Page excerpt:
>>>
Metamath Proof Explorer

Theorem uprcl2a

Description: Reverse closure for the class of universal property. (Contributed by Zhi Wang, 14-Nov-2025)

Ref Expression
Hypothesis uprcl2a.x 
|- ( ph -> X ( G ( O UP P ) W ) M )
Assertion uprcl2a 
|- ( ph -> G e. ( O Func P ) )

Proof

Step Hyp Ref Expression
1 uprcl2a.x 
 |-  ( ph -> X ( G ( O UP P ) W ) M )
2 df-br 
 |-  ( X ( G ( O UP P ) W ) M <-> <. X , M >. e. ( G ( O UP P ) W ) )
<<<
Raw data:
>>>
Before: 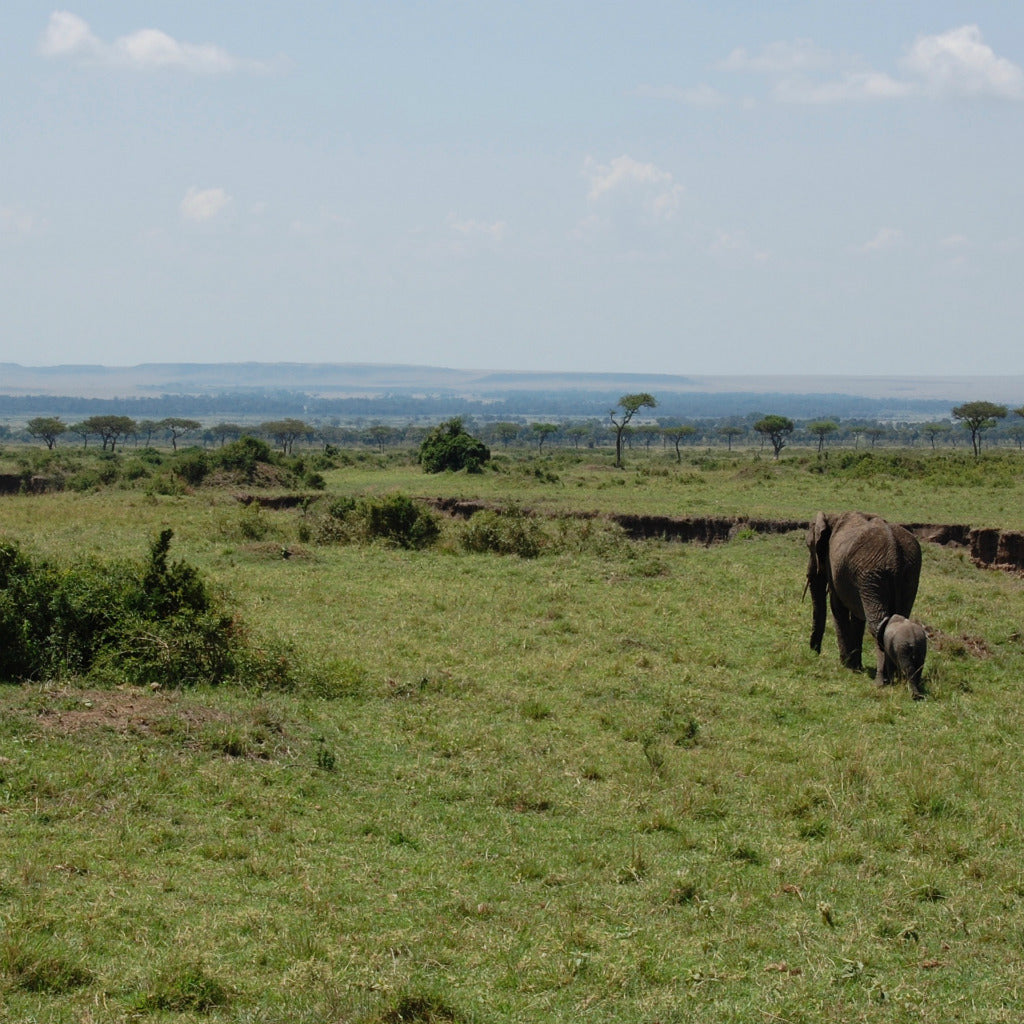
<<<
Brief A:
On the uprcl2a proof page, reproduce the part that opens with the words containing "Assertion uprcl2a" and closes with "O UP P ) W ) )".
Brief B:
On the uprcl2a proof page, what does step 2 do, and what does the page cite to justify it?
Brief C:
Carry the uprcl2a proof page forward from the point where it stops.
None of the lines are needed here.

Exercise answer A:
Assertion uprcl2a 
|- ( ph -> G e. ( O Func P ) )

Proof

Step Hyp Ref Expression
1 uprcl2a.x 
 |-  ( ph -> X ( G ( O UP P ) W ) M )
2 df-br 
 |-  ( X ( G ( O UP P ) W ) M <-> <. X , M >. e. ( G ( O UP P ) W ) )

Exercise answer B:
Step 2 states that the relation X ( G ( O UP P ) W ) M is equivalent to the ordered pair <. X , M >. being a member of ( G ( O UP P ) W ). The page cites df-br as the reference for this step.

Exercise answer C:
3 1 2 sylib 
 |-  ( ph -> <. X , M >. e. ( G ( O UP P ) W ) )
4 eqid 
 |-  ( Base ` P ) = ( Base ` P )
5 4 uprcl 
 |-  ( <. X , M >. e. ( G ( O UP P ) W ) -> ( G e. ( O Func P ) /\ W e. ( Base ` P ) ) )
6 3 5 syl 
 |-  ( ph -> ( G e. ( O Func P ) /\ W e. ( Base ` P ) ) )
7 6 simpld 
 |-  ( ph -> G e. ( O Func P ) )